(Data items)
- Opening Delimiter -
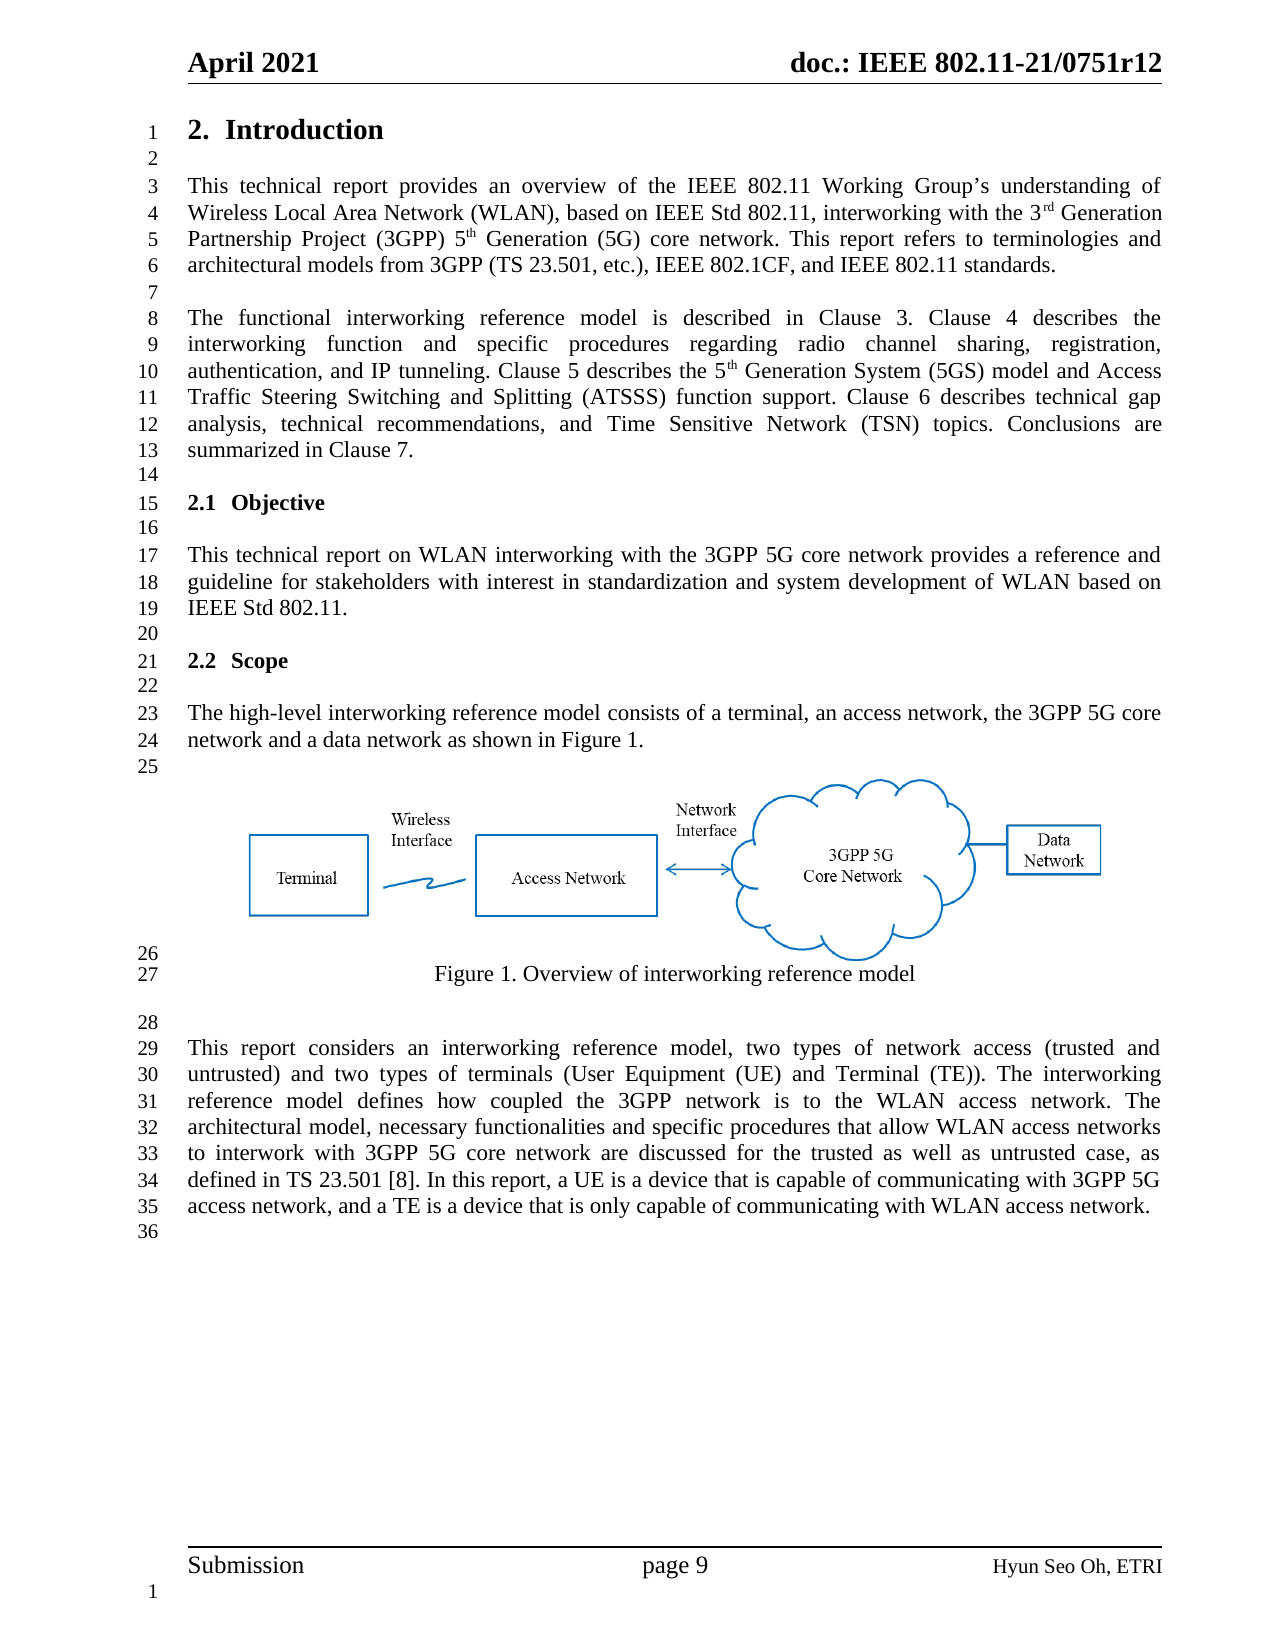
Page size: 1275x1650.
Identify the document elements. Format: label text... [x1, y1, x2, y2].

picture [248, 778, 1102, 961]
text The functional interworking reference model is described in Clause 3. Clause 4 describes the interworking function and specific procedures regarding radio channel sharing, registration, authentication, and IP tunneling. Clause 5 describes the 5th Generation System (5GS) model and Access Traffic Steering Switching and Splitting (ATSSS) function support. Clause 6 describes technical gap analysis, technical recommendations, and Time Sensitive Network (TSN) topics. Conclusions are summarized in Clause 7. [187, 304, 1162, 462]
subtitle Objective [187, 489, 1162, 515]
text This report considers an interworking reference model, two types of network access (trusted and untrusted) and two types of terminals (User Equipment (UE) and Terminal (TE)). The interworking reference model defines how coupled the 3GPP network is to the WLAN access network. The architectural model, necessary functionalities and specific procedures that allow WLAN access networks to interwork with 3GPP 5G core network are discussed for the trusted as well as untrusted case, as defined in TS 23.501 [8]. In this report, a UE is a device that is capable of communicating with 3GPP 5G access network, and a TE is a device that is only capable of communicating with WLAN access network. [187, 1034, 1162, 1218]
text The high-level interworking reference model consists of a terminal, an access network, the 3GPP 5G core network and a data network as shown in Figure 1. [187, 699, 1162, 752]
text This technical report provides an overview of the IEEE 802.11 Working Group’s understanding of Wireless Local Area Network (WLAN), based on IEEE Std 802.11, interworking with the 3rd Generation Partnership Project (3GPP) 5th Generation (5G) core network. This report refers to terminologies and architectural models from 3GPP (TS 23.501, etc.), IEEE 802.1CF, and IEEE 802.11 standards. [187, 172, 1162, 278]
text Figure 1. Overview of interworking reference model [187, 961, 1162, 987]
subtitle Scope [187, 647, 1162, 673]
subtitle Introduction [187, 112, 1162, 146]
text This technical report on WLAN interworking with the 3GPP 5G core network provides a reference and guideline for stakeholders with interest in standardization and system development of WLAN based on IEEE Std 802.11. [187, 541, 1162, 620]
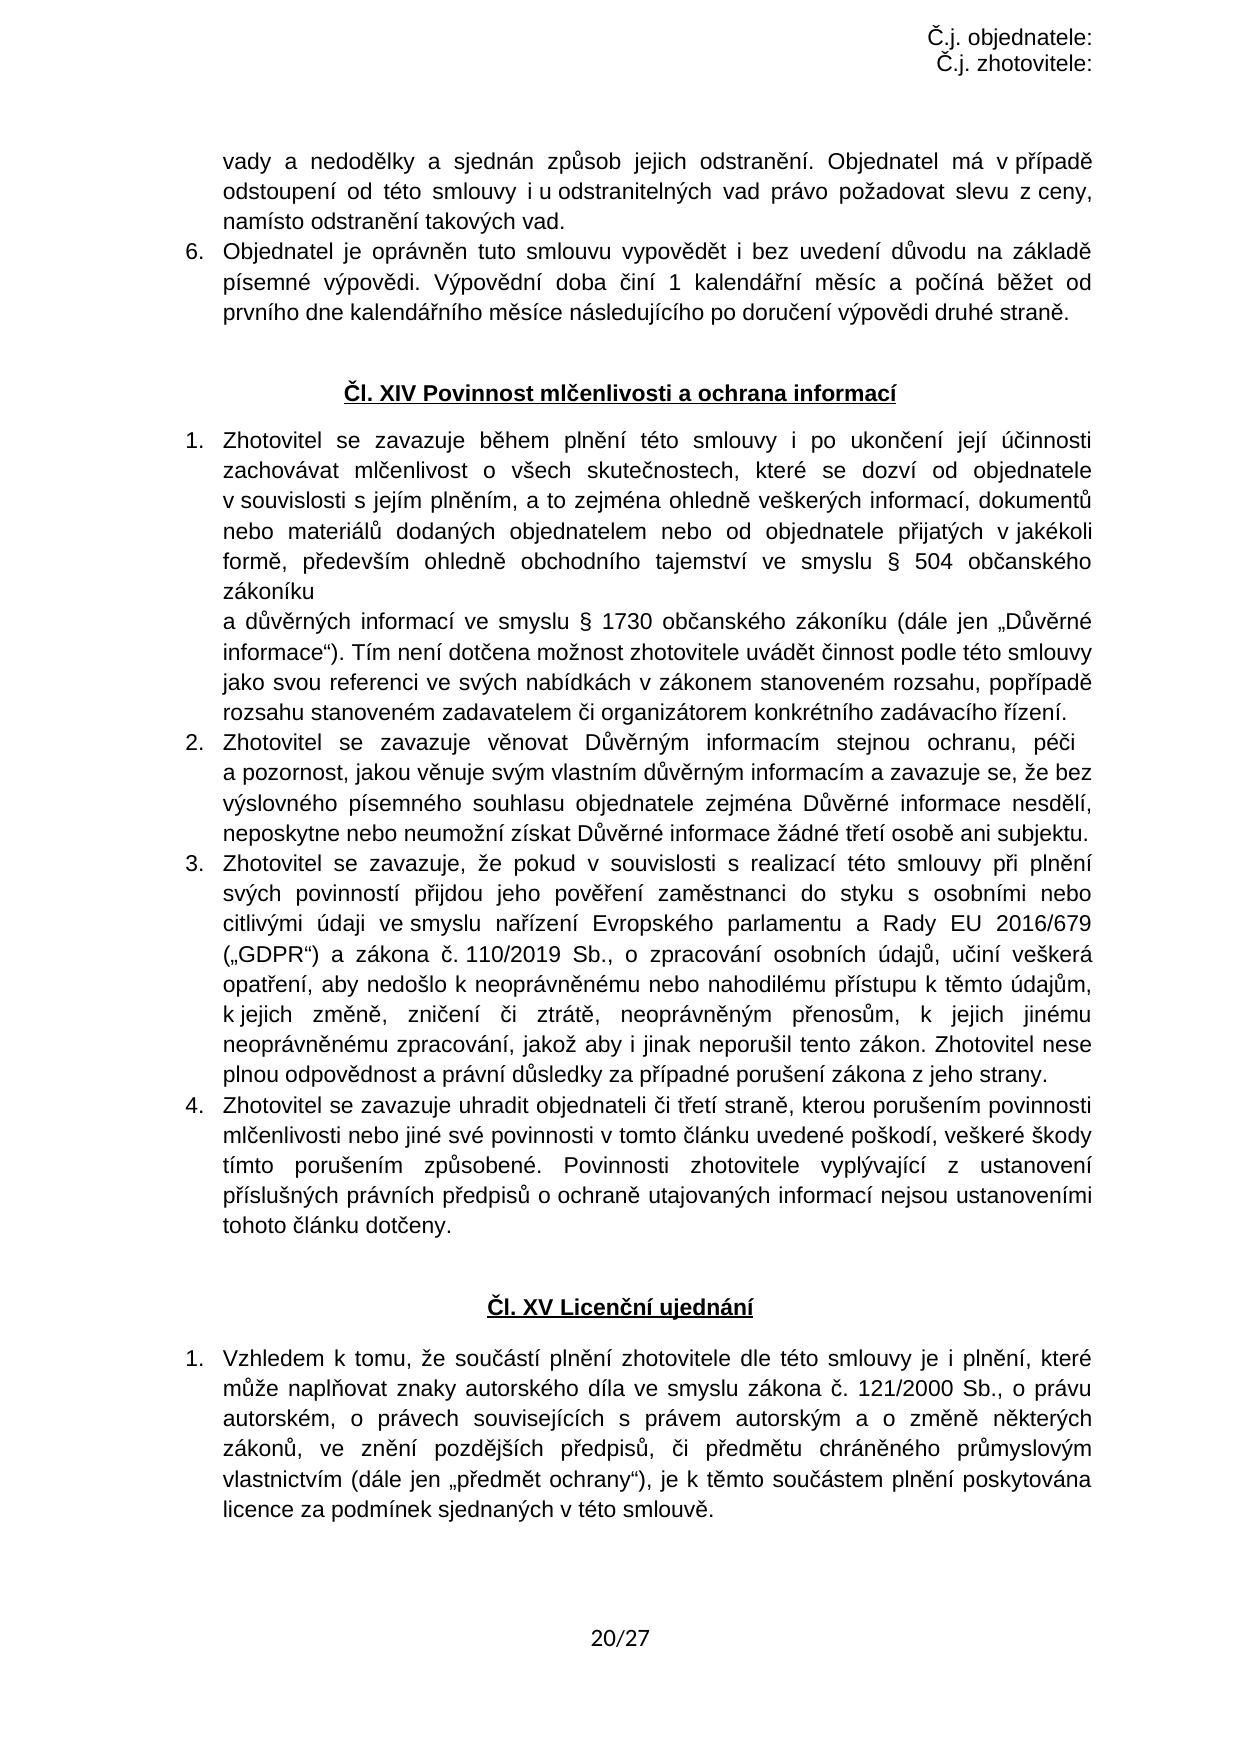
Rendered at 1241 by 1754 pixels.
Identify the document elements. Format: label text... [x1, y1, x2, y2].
- Closing Delimiter -
## Task to carry out
Leave every picture out. Retype the remaining data exactly.

## Result of the exercise
Page size: 1275x1650.
Identify the document elements. Format: label text... [x1, y1, x2, y2].

picture [248, 778, 1102, 961]
text The functional interworking reference model is described in Clause 3. Clause 4 describes the interworking function and specific procedures regarding radio channel sharing, registration, authentication, and IP tunneling. Clause 5 describes the 5th Generation System (5GS) model and Access Traffic Steering Switching and Splitting (ATSSS) function support. Clause 6 describes technical gap analysis, technical recommendations, and Time Sensitive Network (TSN) topics. Conclusions are summarized in Clause 7. [187, 304, 1162, 462]
subtitle Objective [187, 489, 1162, 515]
text This report considers an interworking reference model, two types of network access (trusted and untrusted) and two types of terminals (User Equipment (UE) and Terminal (TE)). The interworking reference model defines how coupled the 3GPP network is to the WLAN access network. The architectural model, necessary functionalities and specific procedures that allow WLAN access networks to interwork with 3GPP 5G core network are discussed for the trusted as well as untrusted case, as defined in TS 23.501 [8]. In this report, a UE is a device that is capable of communicating with 3GPP 5G access network, and a TE is a device that is only capable of communicating with WLAN access network. [187, 1034, 1162, 1218]
text The high-level interworking reference model consists of a terminal, an access network, the 3GPP 5G core network and a data network as shown in Figure 1. [187, 699, 1162, 752]
text This technical report provides an overview of the IEEE 802.11 Working Group’s understanding of Wireless Local Area Network (WLAN), based on IEEE Std 802.11, interworking with the 3rd Generation Partnership Project (3GPP) 5th Generation (5G) core network. This report refers to terminologies and architectural models from 3GPP (TS 23.501, etc.), IEEE 802.1CF, and IEEE 802.11 standards. [187, 172, 1162, 278]
text Figure 1. Overview of interworking reference model [187, 961, 1162, 987]
subtitle Scope [187, 647, 1162, 673]
subtitle Introduction [187, 112, 1162, 146]
text This technical report on WLAN interworking with the 3GPP 5G core network provides a reference and guideline for stakeholders with interest in standardization and system development of WLAN based on IEEE Std 802.11. [187, 541, 1162, 620]
Rendered at 1241 by 1754 pixels.
Identify the document elements. Format: label text... [x1, y1, x2, y2].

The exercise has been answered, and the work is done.